If Moody’s were to downgrade the country’s rating, the impact could be severe. It would signal to lenders worldwide that the US is no longer one of the safest places to invest money.
That, in turn, would threaten the country’s ability to borrow freely and extensively from other countries on favorable terms. Investors would likely demand a higher interest rate to finance US debt, which would push federal debt higher still.
“There’s a profound effect in this announcement,” says Max Fraad Wolff, a professor of economics at New School University in New York. “The US has always been the gold standard … and this begins to signal a fall or weakness in US global economic position. That’s a bit like a sea change.”
For now, a warning
Moody’s, one of three research and ratings firms that monitor issuers of stocks and bonds, clearly indicated its announcement was a warning, and that it would not downgrade the US’s rating soon.

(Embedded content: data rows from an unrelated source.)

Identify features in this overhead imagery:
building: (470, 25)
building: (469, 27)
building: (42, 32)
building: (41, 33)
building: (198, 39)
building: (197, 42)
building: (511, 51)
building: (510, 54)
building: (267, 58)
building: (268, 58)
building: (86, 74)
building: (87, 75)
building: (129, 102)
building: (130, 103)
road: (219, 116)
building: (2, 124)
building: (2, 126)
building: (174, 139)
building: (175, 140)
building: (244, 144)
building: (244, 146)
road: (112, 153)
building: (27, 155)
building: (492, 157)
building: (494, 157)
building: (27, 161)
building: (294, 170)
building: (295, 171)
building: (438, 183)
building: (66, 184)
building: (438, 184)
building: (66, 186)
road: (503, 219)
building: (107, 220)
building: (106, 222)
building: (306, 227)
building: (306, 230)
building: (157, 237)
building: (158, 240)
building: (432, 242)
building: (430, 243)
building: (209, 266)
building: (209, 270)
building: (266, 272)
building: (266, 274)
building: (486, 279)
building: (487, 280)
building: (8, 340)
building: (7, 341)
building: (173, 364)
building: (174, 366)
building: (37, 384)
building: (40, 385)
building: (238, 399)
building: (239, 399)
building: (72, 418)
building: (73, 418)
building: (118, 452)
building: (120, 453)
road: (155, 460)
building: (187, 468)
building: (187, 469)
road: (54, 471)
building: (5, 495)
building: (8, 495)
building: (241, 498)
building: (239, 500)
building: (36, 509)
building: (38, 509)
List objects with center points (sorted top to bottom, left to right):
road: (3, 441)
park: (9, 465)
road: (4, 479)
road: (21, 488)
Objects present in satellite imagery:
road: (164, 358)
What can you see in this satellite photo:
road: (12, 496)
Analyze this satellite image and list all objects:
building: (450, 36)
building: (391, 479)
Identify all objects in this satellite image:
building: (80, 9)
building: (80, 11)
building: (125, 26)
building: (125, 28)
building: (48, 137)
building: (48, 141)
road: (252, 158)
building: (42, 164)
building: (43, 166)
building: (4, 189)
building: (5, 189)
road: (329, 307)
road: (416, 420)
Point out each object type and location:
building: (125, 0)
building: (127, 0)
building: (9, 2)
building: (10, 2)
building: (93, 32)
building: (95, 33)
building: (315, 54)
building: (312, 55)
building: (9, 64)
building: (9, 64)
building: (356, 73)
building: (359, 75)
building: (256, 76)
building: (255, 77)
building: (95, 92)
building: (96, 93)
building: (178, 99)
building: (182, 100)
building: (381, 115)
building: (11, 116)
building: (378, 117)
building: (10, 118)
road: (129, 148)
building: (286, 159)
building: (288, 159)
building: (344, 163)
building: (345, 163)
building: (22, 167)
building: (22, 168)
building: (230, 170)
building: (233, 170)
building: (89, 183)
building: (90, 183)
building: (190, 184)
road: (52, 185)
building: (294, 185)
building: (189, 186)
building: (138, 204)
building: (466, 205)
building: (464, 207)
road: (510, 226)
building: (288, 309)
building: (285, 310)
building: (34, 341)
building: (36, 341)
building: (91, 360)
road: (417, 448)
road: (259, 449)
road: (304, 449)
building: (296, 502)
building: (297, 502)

“The ratings of all Aaa governments are currently well positioned despite their stretched finances,” Moody’s quarterly Sovereign Monitor reported.
Although it hasn’t yet taken any action to downgrade US ratings, Moody’s announcement will likely rattle investors and decrease investor confidence in US bonds.
Credit ratings are based upon the safety and success of a country’s economy and indicate to lenders how likely a borrower, like the US government, is to pay back a loan.